How to Transition Your Treadmill Running Program to the Great Outdoors

The treadmill is a safe and convenient means to getting in the miles during the cold, dark days of winter, however there is a significant difference between running on the a treadmill versus outdoors. The treadmill isn’t bad or less than – its just different. Mostly due to the intensity and impact due to the wind resistance, elements and the fact that you keep up with the tread versus propelling yourself forward outside. Runners tend to shift their workouts outdoors once the weather warms, but doing so too quickly can increase your risk for injury.

Here’s how to safely transition to the outdoors this spring…

  • If you are training 100% on the treadmill, take your time in making the transition to running outside. Transition one running session outside every other week to allow your body the time it needs to adjust to the differences in running gait, impact and intensity.
  • Start with moving your shorter workouts outdoors and then progress to the longer ones. For example, if you run three miles twice per week and five miles once per week – start by transitioning one three-mile workout outside and hold this pattern for 1-2 weeks. If all feels well (no aches or pains), transition another three-miler – and so on…
  • Running and walking outdoors is more demanding than on the treadmill. Therefore, it is important to run by your effort level (breathing, how your feel) rather than your pace while making the transition to outdoor running. For instance, if you run a 10-minute mile on the treadmill, you may well be running a 10:30 outside at the same effort level (intensity). It is more effective to run by your effort level during the transition and will reduce the risk fatigue, injury, and frustration.
  • Give yourself time to learn to pace yourself outdoors. Patience is key your body will adjust in a matter of weeks. The more you run to the tune of your breath and body, the easier it is to pace in any climate, terrain and situation. Listen to your breath, adjust your speed based on how your body feels and you’ll be clicking away the miles with a smile on your face.



  • Tammysays:

    For some reason I find the opposite to be true – I find it easier to run outside. And I think the reason is because when I run outside I pace myself according to how I’m feeling throughout the run, whereas on the treadmill, I’m forced to run the same speed (unless I change it, which I don’t!) the whole time.

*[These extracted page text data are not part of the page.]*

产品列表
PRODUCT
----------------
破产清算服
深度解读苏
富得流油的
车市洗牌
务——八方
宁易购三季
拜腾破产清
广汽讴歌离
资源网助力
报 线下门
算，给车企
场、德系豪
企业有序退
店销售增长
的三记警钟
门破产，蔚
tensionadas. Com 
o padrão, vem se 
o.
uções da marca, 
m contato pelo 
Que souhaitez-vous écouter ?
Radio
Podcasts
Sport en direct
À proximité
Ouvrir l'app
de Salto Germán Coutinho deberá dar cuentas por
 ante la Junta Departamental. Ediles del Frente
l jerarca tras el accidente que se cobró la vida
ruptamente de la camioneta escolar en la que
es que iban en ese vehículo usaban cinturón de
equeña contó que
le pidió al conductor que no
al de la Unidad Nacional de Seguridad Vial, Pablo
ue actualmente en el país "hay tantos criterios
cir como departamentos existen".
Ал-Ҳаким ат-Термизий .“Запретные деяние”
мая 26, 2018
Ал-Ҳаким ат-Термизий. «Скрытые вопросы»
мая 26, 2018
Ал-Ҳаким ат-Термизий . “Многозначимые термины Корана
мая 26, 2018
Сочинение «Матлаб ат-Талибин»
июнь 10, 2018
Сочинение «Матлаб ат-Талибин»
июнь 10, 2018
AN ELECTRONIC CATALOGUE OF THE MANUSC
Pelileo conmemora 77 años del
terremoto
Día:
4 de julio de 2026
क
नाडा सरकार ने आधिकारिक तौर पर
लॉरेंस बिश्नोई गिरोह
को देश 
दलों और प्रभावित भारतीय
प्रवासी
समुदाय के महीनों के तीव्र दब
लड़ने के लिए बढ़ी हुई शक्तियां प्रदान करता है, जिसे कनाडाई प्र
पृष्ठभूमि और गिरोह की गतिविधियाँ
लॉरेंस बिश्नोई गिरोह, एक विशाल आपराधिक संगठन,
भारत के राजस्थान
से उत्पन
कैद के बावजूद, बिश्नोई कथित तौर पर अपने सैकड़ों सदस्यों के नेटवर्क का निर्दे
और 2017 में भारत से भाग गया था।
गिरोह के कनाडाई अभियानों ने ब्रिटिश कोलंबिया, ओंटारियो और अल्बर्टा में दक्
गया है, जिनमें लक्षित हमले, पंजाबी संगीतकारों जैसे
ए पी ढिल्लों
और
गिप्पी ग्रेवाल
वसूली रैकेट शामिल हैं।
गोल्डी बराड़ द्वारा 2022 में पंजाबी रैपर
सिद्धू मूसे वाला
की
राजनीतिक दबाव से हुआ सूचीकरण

Either way, my outdoor runs are almost always faster and feel easier than my treadmill runs.

  • Janinesays:

    Hi! Does the reverse hold true to transition from the road to the treadmill? I’m an outdoor runner and every time I run on the TM something feels sore. This winter I really want to try it again, just not sure how to do it safely. Thanks!

  • Absolutely Janine. It is equally important to transition slowly to the treadmill from the road.

  • Amysays:

    I’ve been doing the C25K app to start training for a quarter marathon (in September) with my sisters for her 60th birthday. (I’m 50) I’ve been on a treadmill because it’s hilly where I am and running around a track didn’t appeal. Well, yesterday, I tried running on a track and I couldn’t finish the workout on the app for week 4! I think I was trying to keep the same pace. (Already slow) I can definitely feel the difference today! Would you recommend starting back at the first week on the app and start running outside?

    • Hello Amy.

      I can’t guide you based on a plan that isn’t mine, but it is always wise to evaluate how things are going based on how you feel. You could ease into outdoor running once per week and add more walking to your planned workout. Hold that for a few weeks and then add a second workout outside. Once you’ve adapted, you can progress slowly with your running time in the interval. Best in training!